Jadi ceritanya, bulan Desember 2016 bukan waktu yang tepat untuk liburan jauh-jauh ke luar kota. Tapi bukan berarti hasrat jalan-jalan dipendam begitu saja. Aku merancang semacam short gateaway yang tidak terlalu jauh dari Jakarta, dapat ditempuh dengan mobil pribadi, dan family friendly. Maksudnya family friendly ini adalah lokasi yang gampang dijangkau dan pas untuk anak-anak. Kebetulan aku kedatangan adik kami dari daerah yang sedang liburan sekolah. Kenapa  enggak menjadikan liburan mereka menjadi seru ketimbang hanya berjalan-jalan di mall.

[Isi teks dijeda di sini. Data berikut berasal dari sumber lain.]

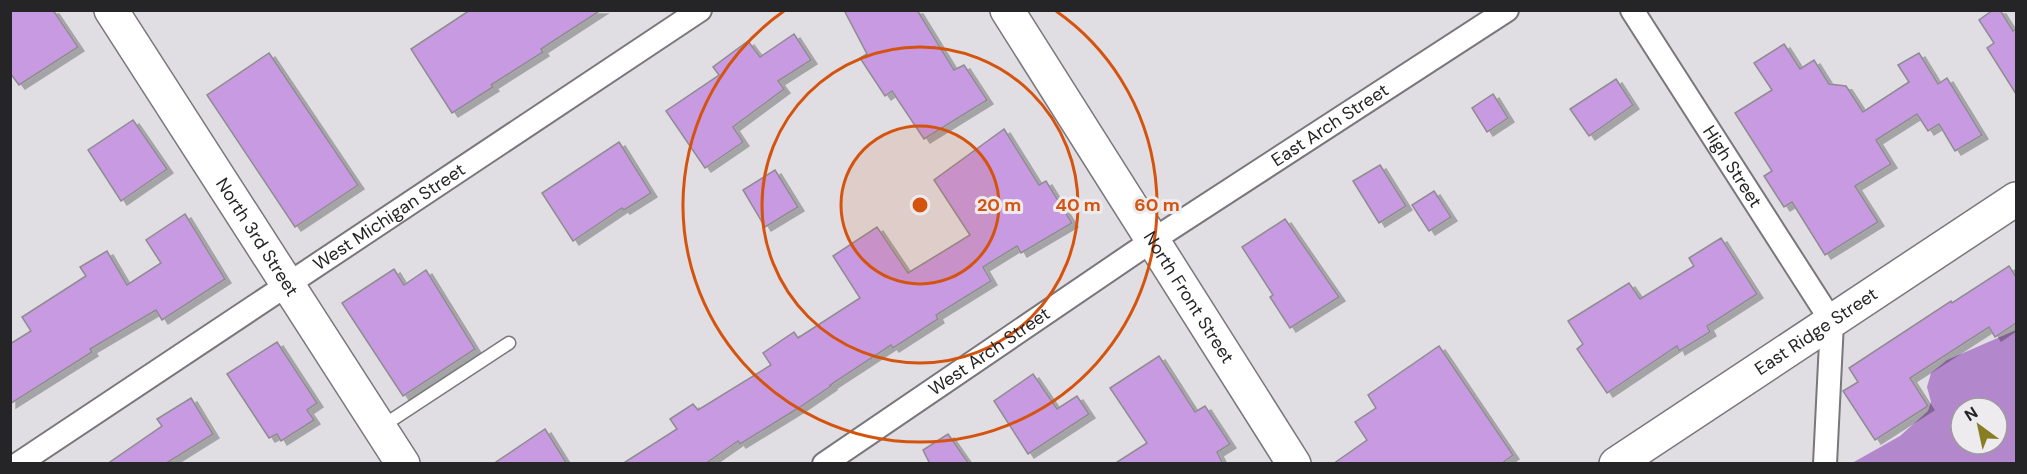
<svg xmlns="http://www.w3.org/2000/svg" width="2027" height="474" viewBox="0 0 2027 474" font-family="'DM Sans',sans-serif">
	<defs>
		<filter id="shadow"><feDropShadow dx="6" dy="4" stdDeviation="0" flood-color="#0004"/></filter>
	</defs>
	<rect width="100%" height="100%" fill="#e0dee2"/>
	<path fill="#b387cc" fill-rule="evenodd" d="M2016 330V463H1852L1900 436 1928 411 1931 402 1927 387 1931 373 1947 360ZM1961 408H1997V444H1961Z"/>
	<g fill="#c79ae1" stroke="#8e8c90" stroke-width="1.5" filter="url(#shadow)">
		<polygon points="10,10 53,10 78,47 19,85 10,73"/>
		<polygon points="470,10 601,10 541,49 543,52 491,85 493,87 452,113 411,49"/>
		<polygon points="844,10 917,10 954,70 964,65 987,100 924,139 892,91 885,96 860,58 867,54"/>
		<polygon points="1993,10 2000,10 2013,31 2016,29 2016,94 1987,48 1994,43 1979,20"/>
		<polygon points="794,34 811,60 778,81 784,89 733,127 743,142 705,168 666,111 719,75 713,67 748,41 760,57"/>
		<polygon points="1784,44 1800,69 1814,60 1829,84 1846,86 1863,112 1909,82 1898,65 1919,53 1938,84 1947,78 1982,135 1955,151 1939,124 1928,131 1917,114 1876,140 1891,164 1855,186 1878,222 1825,255 1792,202 1784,207 1764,176 1772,171 1735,113 1772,90 1754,63"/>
		<polygon points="269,53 358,185 295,227 207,95"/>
		<polygon points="1616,79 1633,105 1589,136 1570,109"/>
		<polygon points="1493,94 1508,118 1487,132 1472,108"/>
		<polygon points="133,120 167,169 121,201 88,150"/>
		<polygon points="1004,129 1039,185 1046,181 1072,223 1021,253 1017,246 983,267 991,281 936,315 938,319 893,348 891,345 830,385 831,386 800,407 740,444 738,441 705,464 622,464 677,429 670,419 693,404 698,410 771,365 763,353 794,332 798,338 860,298 833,256 877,227 908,273 970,235 934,180"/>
		<polygon points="619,142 651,193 624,210 622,208 573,241 542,193"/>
		<polygon points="1380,165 1406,206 1379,223 1353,181"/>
		<polygon points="775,170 798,207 765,227 743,190"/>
		<polygon points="1434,191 1451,217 1429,231 1412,205"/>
		<polygon points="185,214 225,279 162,320 156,310 90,349 92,352 10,404 10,344 31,331 22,317 86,276 80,267 107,251 127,285 161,263 146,240"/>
		<polygon points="1285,219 1339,297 1290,328 1270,297 1273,295 1242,247"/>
		<polygon points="1721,238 1757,294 1707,326 1710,332 1679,351 1677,346 1607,393 1577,349 1583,344 1568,321 1629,283 1640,299 1694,266 1689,258"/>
		<polygon points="2009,266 2016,277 2016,323 1995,337 1989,327 1910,378 1928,406 1875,440 1843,391 1858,382 1849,368 1951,301 1952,303"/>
		<polygon points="394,269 404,285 426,270 475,349 403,396 342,303"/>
		<polygon points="277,342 317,403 307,410 314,420 281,441 277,434 269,438 227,374"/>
		<polygon points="1439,346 1513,455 1501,464 1333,464 1367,440 1355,422 1376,408 1368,395"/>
		<polygon points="1159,356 1195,412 1205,406 1230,444 1217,452 1223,464 1114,464 1147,443 1110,388"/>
		<polygon points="1033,374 1057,409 1077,396 1089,414 1028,454 994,401"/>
		<polygon points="191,398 213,434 165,464 107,464 162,426 157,419"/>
		<polygon points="545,429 567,464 493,464"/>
		<polygon points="948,434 969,464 930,464 923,450"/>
	</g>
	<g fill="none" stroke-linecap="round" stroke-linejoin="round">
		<g stroke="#79777b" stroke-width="15">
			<polyline id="lane" points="381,427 509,343"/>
		</g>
		<g stroke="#79777b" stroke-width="26">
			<g id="street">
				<path id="s1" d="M1632 10 1832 322 1825 464"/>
				<path id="s2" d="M18 464 700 10"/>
				<path id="s3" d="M824 464 1153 240 1507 10"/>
			</g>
		</g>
		<g stroke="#79777b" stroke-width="36">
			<g id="secondary">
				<path id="s4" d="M111 10 403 464"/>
				<path id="s5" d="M1007 10 1294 464"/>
				<path id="s6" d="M1616 464 2016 199"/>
			</g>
		</g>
		<use href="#lane" stroke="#fff" stroke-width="12"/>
		<use href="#street" stroke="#fff" stroke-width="22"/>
		<use href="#secondary" stroke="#fff" stroke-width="33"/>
	</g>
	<circle cx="920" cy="205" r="79" fill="#d4540f" fill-opacity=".12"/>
	<g fill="none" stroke="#d4540f" stroke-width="3">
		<circle cx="920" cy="205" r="79"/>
		<circle cx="920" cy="205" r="158"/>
		<path d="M1056 11A237 237 0 1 1 784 11"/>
	</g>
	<g text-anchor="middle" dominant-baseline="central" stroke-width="6" stroke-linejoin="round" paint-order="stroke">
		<g font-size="18" fill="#252426" stroke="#eeebef">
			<text stroke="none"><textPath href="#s3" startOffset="609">East Arch Street</textPath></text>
			<text stroke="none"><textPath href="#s1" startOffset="186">High Street</textPath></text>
			<text stroke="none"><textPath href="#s2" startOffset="446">West Michigan Street</textPath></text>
			<text stroke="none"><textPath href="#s4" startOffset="270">North 3rd Street</textPath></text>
			<text stroke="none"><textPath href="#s5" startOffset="340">North Front Street</textPath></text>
			<text stroke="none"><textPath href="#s6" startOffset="240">East Ridge Street</textPath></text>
			<text stroke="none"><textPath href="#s3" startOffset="200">West Arch Street</textPath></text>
		</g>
	</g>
	<circle cx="920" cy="205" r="9" fill="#d4540f" stroke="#eeebef" stroke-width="3"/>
	<g font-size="18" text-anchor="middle" font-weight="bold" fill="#d4540f" stroke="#eeebef" stroke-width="6" stroke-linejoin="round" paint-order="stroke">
		<text x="999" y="211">20 m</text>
		<text x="1078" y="211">40 m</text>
		<text x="1157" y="211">60 m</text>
	</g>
	<rect width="2027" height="474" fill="none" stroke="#252426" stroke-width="24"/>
	<g transform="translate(1979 426) rotate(327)"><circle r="28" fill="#eeebef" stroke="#9e9b9f" stroke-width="1.5"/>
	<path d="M0-4.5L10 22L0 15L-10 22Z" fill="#877d23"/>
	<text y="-9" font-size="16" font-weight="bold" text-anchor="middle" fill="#252426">N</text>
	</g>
</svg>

Berangkatlah kami dengan mobil bersama adik dan sepupu menuju Tanjung Lesung. Ini wisata yang sangat familiar di wilayah Banten. Beberapa tahun lalu, aku dan Junisatya sempat mampir ke sana tetapi tidak stay karena kami harus melanjutkan perjalanan ke Sawarna. Kali ini, aku ingin kembali ke sana untuk berlibur. Niatnya kami akan stay 1 malam di homestay yang tak jauh dari Tanjung Lesung.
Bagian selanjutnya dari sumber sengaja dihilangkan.